**Complete the following**
1. Please answer from the Kenan Stadium turf article: at which school did Mack Brown support a similar change to a synthetic field?
2. Decide whether each statement agrees with the Kenan Stadium turf article, answering yes or no and quoting the words that settle it.
(a) Artificial turf was introduced in the 1960s when Houston's Astrodome opened.
(b) UNC fields 32 varsity teams.
(c) Athletic officials at first favored moving to artificial turf.
3. Go on with the Kenan Stadium turf article, starting after its final sentence.
─── Page text
UNC moves to artifical turf at Kenan Stadium

Change should improve player safety, cut costs

Work crews have removed the grass field at Kenan Stadium and are preparing to install artificial turf. (Photo by Brett Friedlander / North State Journal)

CHAPEL HILL — Everything old is new again.

Take artificial turf, for example.

Unveiled in the 1960s with the opening of Houston’s Astrodome, fake grass became a fixture at

stadiums all across the country over the next decade. But it eventually fell out of favor, especially

among athletes, due to injury risk.

But thanks to advances in technology and the growing cost of maintaining natural surfaces, artificial turf is enjoying a comeback. Among those making the switch is North Carolina, whose Kenan Stadium field is currently undergoing an extensive synthetic facelift.

“Installing AstroTurf at Kenan Stadium not only is the best option for our football team and football game day, it also benefits our other varsity programs that may want to use Kenan as a conditioning space,” UNC athletic director Bubba Cunningham said. “With 28 teams and more than 800 student-athletes, we are always looking for ways to create multi-use spaces and installing synthetic turf does that.”

The playing surface at Kenan has been a topic of conversation for the past two years because of overuse during construction of the Tar Heels’ new practice facility. Athletic officials originally resisted the changeover to artificial turf, necessitating that the field be resodded before every home game.

The subject was revisited after Mack Brown was hired as UNC’s new football coach in December. Brown prefers the consistency of a synthetic field, especially in bad weather, and supported a similar change when he was at Texas.

If there was any doubt as to the direction the Tar Heels might go, it was erased after heavy rains turned Kenan’s field into a soupy mess, raising player safety concerns during the NCHSAA state championship games that were played there.
──────
─── Supplied entries
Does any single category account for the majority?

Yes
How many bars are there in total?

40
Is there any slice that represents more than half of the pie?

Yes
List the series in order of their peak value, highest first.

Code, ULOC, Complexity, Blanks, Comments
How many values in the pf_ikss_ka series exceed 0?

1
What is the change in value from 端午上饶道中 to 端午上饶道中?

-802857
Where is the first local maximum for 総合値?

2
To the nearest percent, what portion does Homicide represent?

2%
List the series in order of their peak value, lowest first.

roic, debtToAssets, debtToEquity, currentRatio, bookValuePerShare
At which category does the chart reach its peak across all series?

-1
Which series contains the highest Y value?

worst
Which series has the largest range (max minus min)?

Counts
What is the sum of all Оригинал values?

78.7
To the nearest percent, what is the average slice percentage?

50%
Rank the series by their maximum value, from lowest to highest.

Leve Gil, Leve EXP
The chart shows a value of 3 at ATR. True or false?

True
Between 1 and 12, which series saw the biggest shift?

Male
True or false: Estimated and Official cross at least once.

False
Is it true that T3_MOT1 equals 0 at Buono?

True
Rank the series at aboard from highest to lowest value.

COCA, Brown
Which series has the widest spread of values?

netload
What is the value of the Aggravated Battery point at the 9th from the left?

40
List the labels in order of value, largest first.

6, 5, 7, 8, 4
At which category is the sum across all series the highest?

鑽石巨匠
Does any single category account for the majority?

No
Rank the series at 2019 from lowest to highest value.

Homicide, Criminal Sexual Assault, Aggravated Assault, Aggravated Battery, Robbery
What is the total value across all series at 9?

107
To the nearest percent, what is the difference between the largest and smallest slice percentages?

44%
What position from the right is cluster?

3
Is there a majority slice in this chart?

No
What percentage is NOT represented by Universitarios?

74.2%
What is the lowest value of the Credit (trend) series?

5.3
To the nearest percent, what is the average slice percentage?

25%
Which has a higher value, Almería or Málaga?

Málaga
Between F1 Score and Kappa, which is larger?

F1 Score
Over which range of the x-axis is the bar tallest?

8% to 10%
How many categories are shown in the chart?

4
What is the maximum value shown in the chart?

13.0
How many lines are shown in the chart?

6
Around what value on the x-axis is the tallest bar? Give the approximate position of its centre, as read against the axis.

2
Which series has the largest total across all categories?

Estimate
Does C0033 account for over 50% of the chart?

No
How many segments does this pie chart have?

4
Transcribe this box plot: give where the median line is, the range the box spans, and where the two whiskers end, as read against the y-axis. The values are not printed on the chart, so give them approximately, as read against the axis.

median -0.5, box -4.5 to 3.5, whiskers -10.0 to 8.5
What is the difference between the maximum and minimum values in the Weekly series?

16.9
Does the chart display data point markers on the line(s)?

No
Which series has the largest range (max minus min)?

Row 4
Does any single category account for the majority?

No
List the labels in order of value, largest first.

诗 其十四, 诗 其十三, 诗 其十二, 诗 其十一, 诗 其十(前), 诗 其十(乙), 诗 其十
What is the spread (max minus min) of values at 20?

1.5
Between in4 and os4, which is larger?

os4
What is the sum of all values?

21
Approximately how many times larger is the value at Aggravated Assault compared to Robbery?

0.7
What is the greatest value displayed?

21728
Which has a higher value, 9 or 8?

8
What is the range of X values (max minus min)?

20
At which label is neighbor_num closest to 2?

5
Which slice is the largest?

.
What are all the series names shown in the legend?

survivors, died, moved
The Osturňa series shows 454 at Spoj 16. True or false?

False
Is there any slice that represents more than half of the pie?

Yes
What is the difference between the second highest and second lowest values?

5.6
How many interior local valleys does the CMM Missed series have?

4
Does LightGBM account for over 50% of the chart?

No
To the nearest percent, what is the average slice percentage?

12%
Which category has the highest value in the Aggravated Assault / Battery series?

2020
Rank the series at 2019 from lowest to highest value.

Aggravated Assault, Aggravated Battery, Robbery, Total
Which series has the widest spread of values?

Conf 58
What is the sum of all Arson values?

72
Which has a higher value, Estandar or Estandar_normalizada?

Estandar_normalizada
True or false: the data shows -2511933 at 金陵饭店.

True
──────
**Task-by-task answers**
1. At Texas.

2.
(a) Yes: "Unveiled in the 1960s with the opening of Houston’s Astrodome"
(b) No: "With 28 teams and more than 800 student-athletes"
(c) No: "Athletic officials originally resisted the changeover to artificial turf"

3.
“Those state championship games were a bit of a tipping point,” said Rick Steinbacher, UNC’s senior associate AD for marketing and corporate sponsorships. “When we saw how bad it was for those games, I wouldn’t say it put us over the edge, but it was right about the time we were trying to make the decision.”

Work on the project began after UNC’s graduation ceremony last month and is scheduled to take about eight weeks. The new surface should be ready well in advance of the Tar Heels home opener, Sept. 7 against Miami.

It’s a process Mike Bunting of contractor Carolina Green said entails much more than simply digging up the grass and rolling out a carpet to replace it.

First the 10 inches of sand that served as the old field’s base must be dug out and replaced by a bed of stones that allow for better drainage. In addition to the existing infrastructure for sound systems, video and communications, additional wiring is in the process of being installed to support new and developing technology.

“While we’re building this new field, the university asked us to put in conduit pathways for the future so we can accommodate pylon cams,” said Bunting, whose company also installed artificial surfaces on UNC’s indoor and outdoor practice fields. “And we’ve run some power to each goal post so we can have a remotely controlled camera on the uprights.”

Once that is done, a layer of shock-absorbing padding will be added before the turf finally goes down. The finishing touch will be approximately 115,000 pounds of infill, tiny rubberized pellets that make the field softer and help it look and feel more like actual grass.

The new surface was designed by a company called FitFields and is manufactured by AstroTurf. Although that brand name brings back memories of the earliest generations of fake grass, the state-of-the-art Root Zone 3D3 Blend being used at Kenan bears little resemblance to those old-school fields that were little more than a layer of synthetic turf installed over a slab of concrete.

“I hated playing on AstroTurf because it was so hard,” said Steinbacher, an all-ACC linebacker who played for Brown’s UNC teams from 1990-93. “We played a game at Army and it was like playing on asphalt.

“But then we played at the Georgia Dome and it must have been a newer kind. I’ll never forget walking out there and thinking, ‘Wow, this isn’t that bad.’ It was actually soft. Since then it’s just gotten so much closer to natural grass. They always look so good and you can get so much more use out of them.”

Steinbacher said that the new field, which is part of a renovation project that also includes upgrades to the Tar Heels’ locker room and weight facilities, will cost about $2 million to install.

Some of that price tag will be offset by the fact that the artificial surface won’t have to be constantly mowed, watered, fertilized or resodded every time it gets chewed up. Another benefit is that it can be used year-round by programs other than football, in any kind of weather.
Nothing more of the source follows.